大きな家が見える。中に人がいるみたいだ。しかし廃れているためもし扉が開いていなかったら廃屋と勘違いしていただろう。
「あ、すいませーん。プレイヤーですかーー?」
何かを作っているのか?気になりながらも気づいてもらうため大きな声で何度でも叫ぶ。その度に攻撃力が上がっている。
「もう100以上上がってるぞ、、、」
何も反応しない。少し自分の声に期待しすぎたか。そう思いながら近づいていく。
「嘘だろ、、、」
機械を使いながら銃を作っている。そのせいか手からは血が流れている。しかし痛みを感じていないのか?腕が細く、成人男性ならティッシュを破るより弱い力で折れそうだ。どこを見ても食べ物はない。
そして俺はあることに気づいた。
「おい、なんで耳から血が垂れてんだよ!!!」
急に恐ろしくなった。こんな様子じゃ俺の声に気づくはずない。この体じゃ外に出ることはできないだろう。気分を悪くして目線を少し落とした。
「誰が、誰がこの人を、、、、」
腰には尋常じゃないほどの縄が巻かれている。どんなに屈強な輩であろうと出られないほどガチガチだ。
「もしかして!」
他の家を覗く。どこの家も同じように一人がポツンと、くたびれて腕を動かし続けている。

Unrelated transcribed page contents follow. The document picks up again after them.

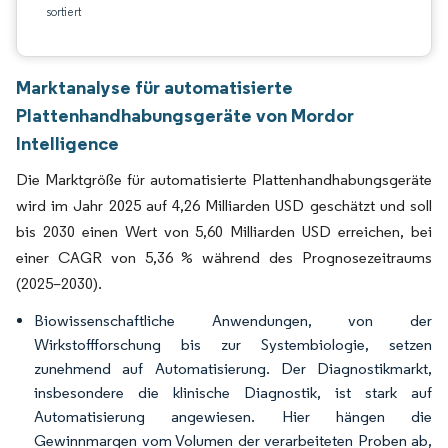
sortiert
Marktanalyse für automatisierte
Plattenhandhabungsgeräte von Mordor
Intelligence
Die Marktgröße für automatisierte Plattenhandhabungsgeräte
wird im Jahr 2025 auf 4,26 Milliarden USD geschätzt und soll
bis 2030 einen Wert von 5,60 Milliarden USD erreichen, bei
einer CAGR von 5,36 % während des Prognosezeitraums
(2025–2030).
Biowissenschaftliche Anwendungen, von der
Wirkstoffforschung bis zur Systembiologie, setzen
zunehmend auf Automatisierung. Der Diagnostikmarkt,
insbesondere die klinische Diagnostik, ist stark auf
Automatisierung angewiesen. Hier hängen die
Gewinnmargen vom Volumen der verarbeiteten Proben ab,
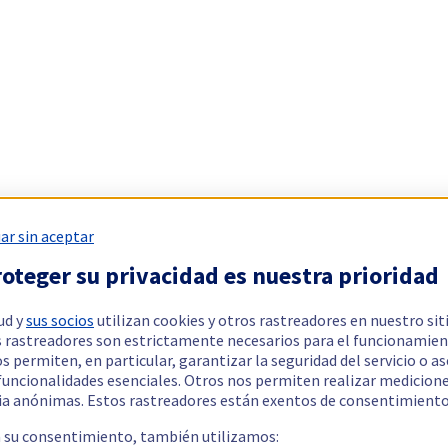
ar sin aceptar
oteger su privacidad es nuestra prioridad
ud y
sus socios
utilizan cookies y otros rastreadores en nuestro sit
 rastreadores son estrictamente necesarios para el funcionamien
os permiten, en particular, garantizar la seguridad del servicio o a
 funcionalidades esenciales. Otros nos permiten realizar medicion
ia anónimas. Estos rastreadores están exentos de consentimiento
a su consentimiento, también utilizamos:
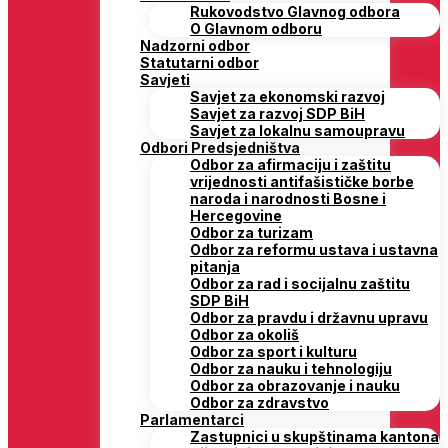
Rukovodstvo Glavnog odbora
O Glavnom odboru
Nadzorni odbor
Statutarni odbor
Savjeti
Savjet za ekonomski razvoj
Savjet za razvoj SDP BiH
Savjet za lokalnu samoupravu
Odbori Predsjedništva
Odbor za afirmaciju i zaštitu
vrijednosti antifašističke borbe
naroda i narodnosti Bosne i
Hercegovine
Odbor za turizam
Odbor za reformu ustava i ustavna
pitanja
Odbor za rad i socijalnu zaštitu
SDP BiH
Odbor za pravdu i državnu upravu
Odbor za okoliš
Odbor za sport i kulturu
Odbor za nauku i tehnologiju
Odbor za obrazovanje i nauku
Odbor za zdravstvo
Parlamentarci
Zastupnici u skupštinama kantona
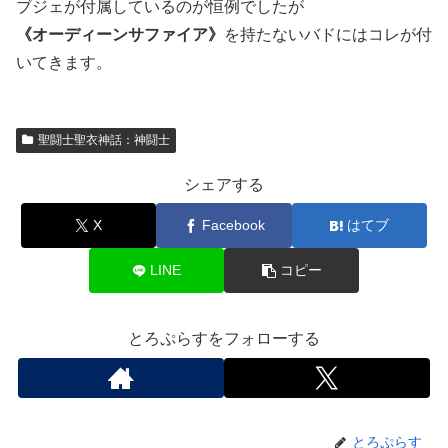
ブジェが付属しているのが恒例でしたが
《オーディーンサファイア》
を持たないバドにはコレが付
いてきます。
聖闘士聖衣神話：神闘士
シェアする
X
Facebook
はてブ
LINE
コピー
とろぷらすをフォローする
とろぷらす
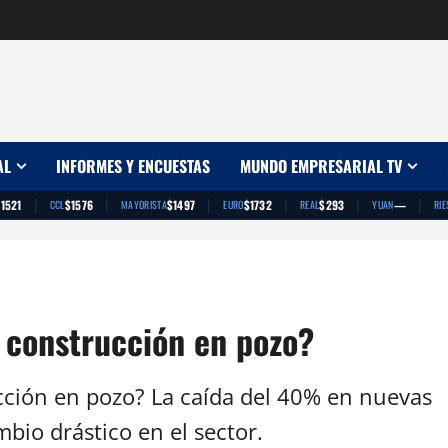
AL
INFORMES Y ENCUESTAS
MUNDO EMPRESARIAL TV
|
|
|
|
|
|
1521
$1576
$1497
$1732
$293
—
CCL
MAYORISTA
EURO
REAL
YUAN
RIE
a construcción en pozo?
ucción en pozo? La caída del 40% en nuevas
io drástico en el sector.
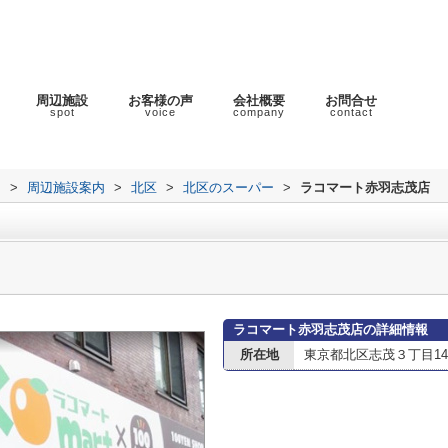
周辺施設
お客様の声
会社概要
お問合せ
spot
voice
company
contact
ラ
>
周辺施設案内
>
北区
>
北区のスーパー
>
ラコマート赤羽志茂店
ラコマート赤羽志茂店の詳細情報
所在地
東京都北区志茂３丁目14-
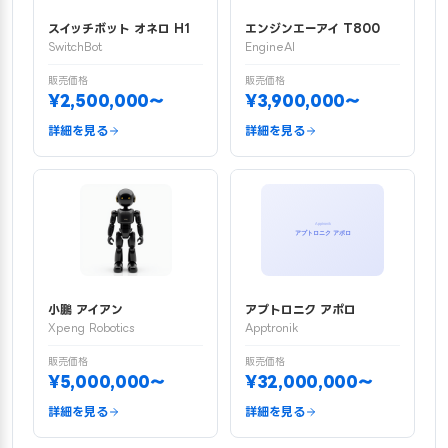
スイッチボット オネロ H1
エンジンエーアイ T800
SwitchBot
EngineAI
販売価格
販売価格
¥2,500,000〜
¥3,900,000〜
詳細を見る
詳細を見る
小鵬 アイアン
アプトロニク アポロ
Xpeng Robotics
Apptronik
販売価格
販売価格
¥5,000,000〜
¥32,000,000〜
詳細を見る
詳細を見る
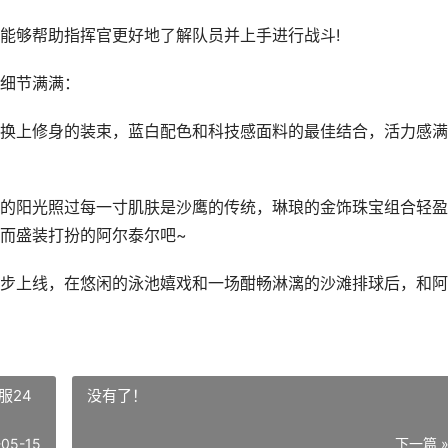
够帮助指挥官更好地了解队员并上手进行战斗!
细节满满：
上修身的装束，蓝白配色和科技感面料的最佳结合，活力感满
阳光照过每一寸肌肤是沙鹰的传统，琳琅的金饰珠宝组合轻盈
而盛装打扮的阿尔泰尔吧~
上线，在悠闲的泳池嬉戏和一场酣畅淋漓的沙滩排球后，和阿
服24
没有了！
-05-15
下一篇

気分を落ち着かせた。縄を外そう、この状況であれば誰もが思うはずだ。なぜ外れていないのだろうか?始まりの町であればどのプレイヤーも通るはずなのに。
しかしそんな思いはすぐに無くなった。
「この血の量...しかも、指が嘘だ、嘘だ、1000本はある。」
ゲームだから。そう思っても恐怖からは逃れられない。それだけでも恐ろしいのに。
このゲームが開始したのは2081年6月21日。俺がプレイしているのは7月8日だ。
それを踏まえて、縄には恐ろしいことが書かれている。